▽
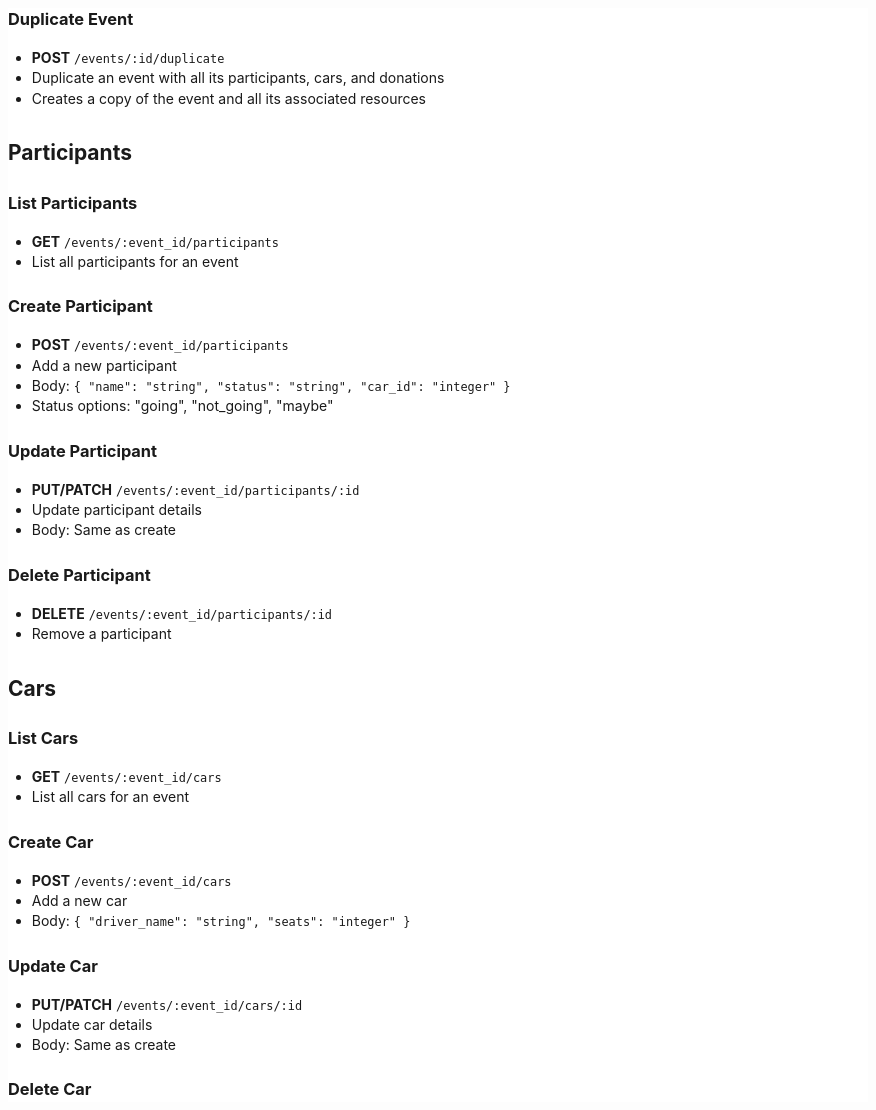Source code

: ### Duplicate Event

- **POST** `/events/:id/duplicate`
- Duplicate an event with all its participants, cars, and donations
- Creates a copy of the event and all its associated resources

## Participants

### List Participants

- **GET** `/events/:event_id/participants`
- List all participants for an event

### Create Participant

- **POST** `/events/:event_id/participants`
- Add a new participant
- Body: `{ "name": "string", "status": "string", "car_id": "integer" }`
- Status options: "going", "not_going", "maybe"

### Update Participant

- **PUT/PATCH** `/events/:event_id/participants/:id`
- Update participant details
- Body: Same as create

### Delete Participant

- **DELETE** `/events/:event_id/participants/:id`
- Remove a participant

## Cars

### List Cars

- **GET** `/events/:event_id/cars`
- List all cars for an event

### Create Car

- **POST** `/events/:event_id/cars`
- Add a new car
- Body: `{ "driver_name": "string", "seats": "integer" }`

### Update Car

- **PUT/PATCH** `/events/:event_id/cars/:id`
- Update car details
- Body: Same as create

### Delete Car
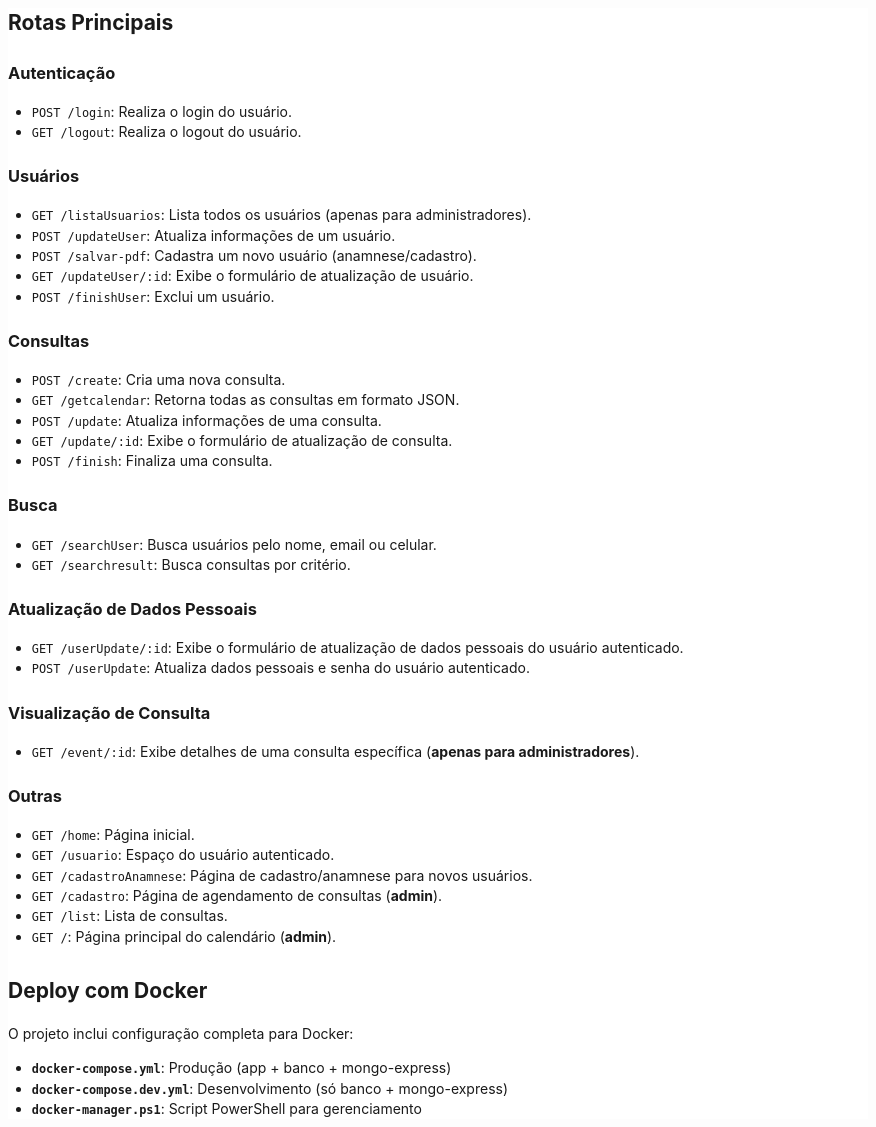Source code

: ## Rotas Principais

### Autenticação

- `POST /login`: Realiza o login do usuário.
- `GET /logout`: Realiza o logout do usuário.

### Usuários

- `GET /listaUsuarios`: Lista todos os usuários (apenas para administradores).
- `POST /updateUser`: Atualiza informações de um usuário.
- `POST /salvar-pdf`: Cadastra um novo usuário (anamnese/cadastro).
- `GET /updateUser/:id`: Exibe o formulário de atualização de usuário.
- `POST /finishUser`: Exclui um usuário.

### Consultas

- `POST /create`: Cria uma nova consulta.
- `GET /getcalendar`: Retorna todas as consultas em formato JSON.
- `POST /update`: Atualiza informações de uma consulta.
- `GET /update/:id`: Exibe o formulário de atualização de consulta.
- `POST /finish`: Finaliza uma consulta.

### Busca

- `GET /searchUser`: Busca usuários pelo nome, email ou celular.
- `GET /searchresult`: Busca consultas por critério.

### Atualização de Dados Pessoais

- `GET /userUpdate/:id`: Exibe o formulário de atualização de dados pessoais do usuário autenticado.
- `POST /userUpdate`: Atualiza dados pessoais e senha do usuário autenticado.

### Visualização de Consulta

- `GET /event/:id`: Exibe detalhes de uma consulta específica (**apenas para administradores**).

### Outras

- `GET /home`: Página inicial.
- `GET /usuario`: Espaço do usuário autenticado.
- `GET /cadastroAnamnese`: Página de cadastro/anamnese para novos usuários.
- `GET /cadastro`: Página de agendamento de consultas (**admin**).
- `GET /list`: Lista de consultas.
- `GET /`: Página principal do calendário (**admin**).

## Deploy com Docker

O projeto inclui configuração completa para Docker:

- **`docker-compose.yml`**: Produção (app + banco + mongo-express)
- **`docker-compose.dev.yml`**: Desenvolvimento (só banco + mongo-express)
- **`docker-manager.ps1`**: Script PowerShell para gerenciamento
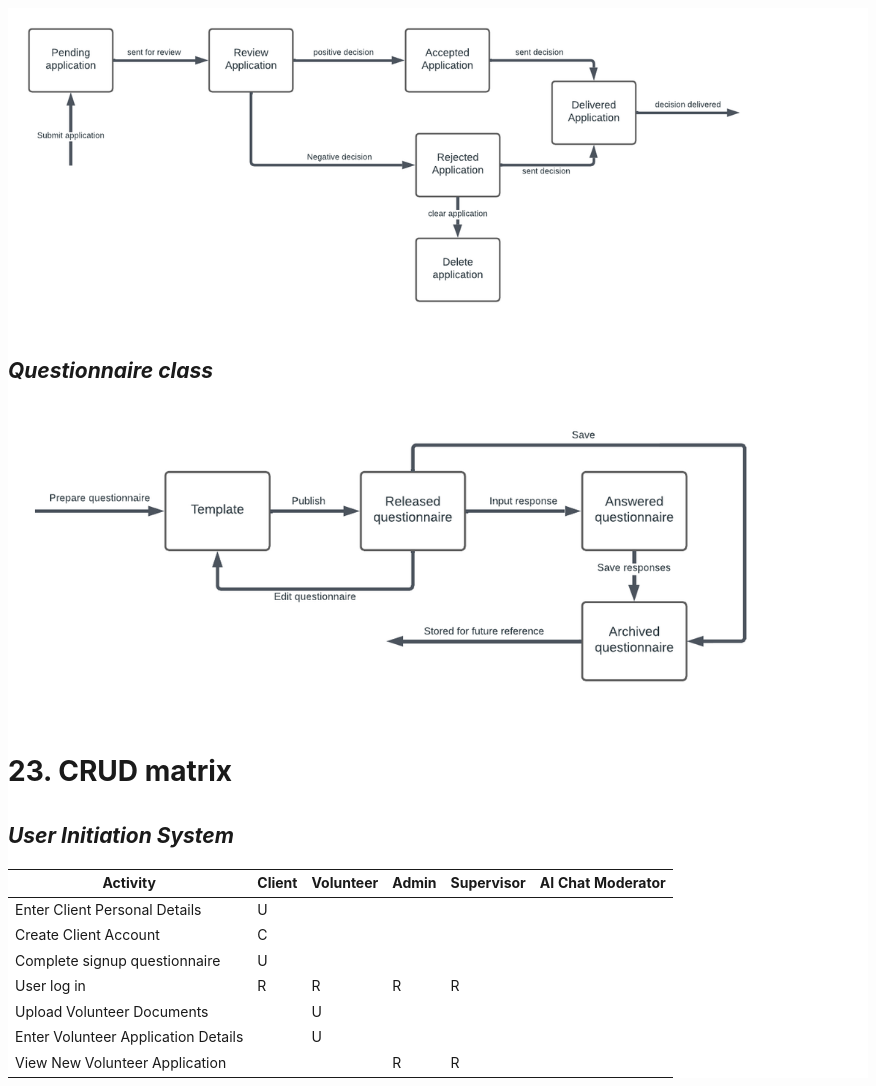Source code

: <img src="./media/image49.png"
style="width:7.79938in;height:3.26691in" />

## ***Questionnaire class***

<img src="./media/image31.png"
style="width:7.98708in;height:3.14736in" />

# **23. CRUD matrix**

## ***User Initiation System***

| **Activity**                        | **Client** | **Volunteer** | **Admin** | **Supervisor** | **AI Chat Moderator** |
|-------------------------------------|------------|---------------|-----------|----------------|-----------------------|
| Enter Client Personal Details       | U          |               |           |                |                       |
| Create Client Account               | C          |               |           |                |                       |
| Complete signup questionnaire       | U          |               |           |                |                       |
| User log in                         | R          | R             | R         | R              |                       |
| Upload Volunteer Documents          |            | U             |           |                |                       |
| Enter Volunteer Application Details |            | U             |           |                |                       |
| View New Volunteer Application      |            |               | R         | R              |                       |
△
> [Work required] Write out the lines again, swapping "Same as create" for "Identical to create" and changing nothing else. Leave out the pictures.

> [Result for this exercise]
Source code

: ### Duplicate Event

- **POST** `/events/:id/duplicate`
- Duplicate an event with all its participants, cars, and donations
- Creates a copy of the event and all its associated resources

## Participants

### List Participants

- **GET** `/events/:event_id/participants`
- List all participants for an event

### Create Participant

- **POST** `/events/:event_id/participants`
- Add a new participant
- Body: `{ "name": "string", "status": "string", "car_id": "integer" }`
- Status options: "going", "not_going", "maybe"

### Update Participant

- **PUT/PATCH** `/events/:event_id/participants/:id`
- Update participant details
- Body: Identical to create

### Delete Participant

- **DELETE** `/events/:event_id/participants/:id`
- Remove a participant

## Cars

### List Cars

- **GET** `/events/:event_id/cars`
- List all cars for an event

### Create Car

- **POST** `/events/:event_id/cars`
- Add a new car
- Body: `{ "driver_name": "string", "seats": "integer" }`

### Update Car

- **PUT/PATCH** `/events/:event_id/cars/:id`
- Update car details
- Body: Identical to create

### Delete Car
Source code

: ## Rotas Principais

### Autenticação

- `POST /login`: Realiza o login do usuário.
- `GET /logout`: Realiza o logout do usuário.

### Usuários

- `GET /listaUsuarios`: Lista todos os usuários (apenas para administradores).
- `POST /updateUser`: Atualiza informações de um usuário.
- `POST /salvar-pdf`: Cadastra um novo usuário (anamnese/cadastro).
- `GET /updateUser/:id`: Exibe o formulário de atualização de usuário.
- `POST /finishUser`: Exclui um usuário.

### Consultas

- `POST /create`: Cria uma nova consulta.
- `GET /getcalendar`: Retorna todas as consultas em formato JSON.
- `POST /update`: Atualiza informações de uma consulta.
- `GET /update/:id`: Exibe o formulário de atualização de consulta.
- `POST /finish`: Finaliza uma consulta.

### Busca

- `GET /searchUser`: Busca usuários pelo nome, email ou celular.
- `GET /searchresult`: Busca consultas por critério.

### Atualização de Dados Pessoais

- `GET /userUpdate/:id`: Exibe o formulário de atualização de dados pessoais do usuário autenticado.
- `POST /userUpdate`: Atualiza dados pessoais e senha do usuário autenticado.

### Visualização de Consulta

- `GET /event/:id`: Exibe detalhes de uma consulta específica (**apenas para administradores**).

### Outras

- `GET /home`: Página inicial.
- `GET /usuario`: Espaço do usuário autenticado.
- `GET /cadastroAnamnese`: Página de cadastro/anamnese para novos usuários.
- `GET /cadastro`: Página de agendamento de consultas (**admin**).
- `GET /list`: Lista de consultas.
- `GET /`: Página principal do calendário (**admin**).

## Deploy com Docker

O projeto inclui configuração completa para Docker:

- **`docker-compose.yml`**: Produção (app + banco + mongo-express)
- **`docker-compose.dev.yml`**: Desenvolvimento (só banco + mongo-express)
- **`docker-manager.ps1`**: Script PowerShell para gerenciamento
Source code

: <img src="./media/image49.png"
style="width:7.79938in;height:3.26691in" />

## ***Questionnaire class***

<img src="./media/image31.png"
style="width:7.98708in;height:3.14736in" />

# **23. CRUD matrix**

## ***User Initiation System***

| **Activity**                        | **Client** | **Volunteer** | **Admin** | **Supervisor** | **AI Chat Moderator** |
|-------------------------------------|------------|---------------|-----------|----------------|-----------------------|
| Enter Client Personal Details       | U          |               |           |                |                       |
| Create Client Account               | C          |               |           |                |                       |
| Complete signup questionnaire       | U          |               |           |                |                       |
| User log in                         | R          | R             | R         | R              |                       |
| Upload Volunteer Documents          |            | U             |           |                |                       |
| Enter Volunteer Application Details |            | U             |           |                |                       |
| View New Volunteer Application      |            |               | R         | R              |                       |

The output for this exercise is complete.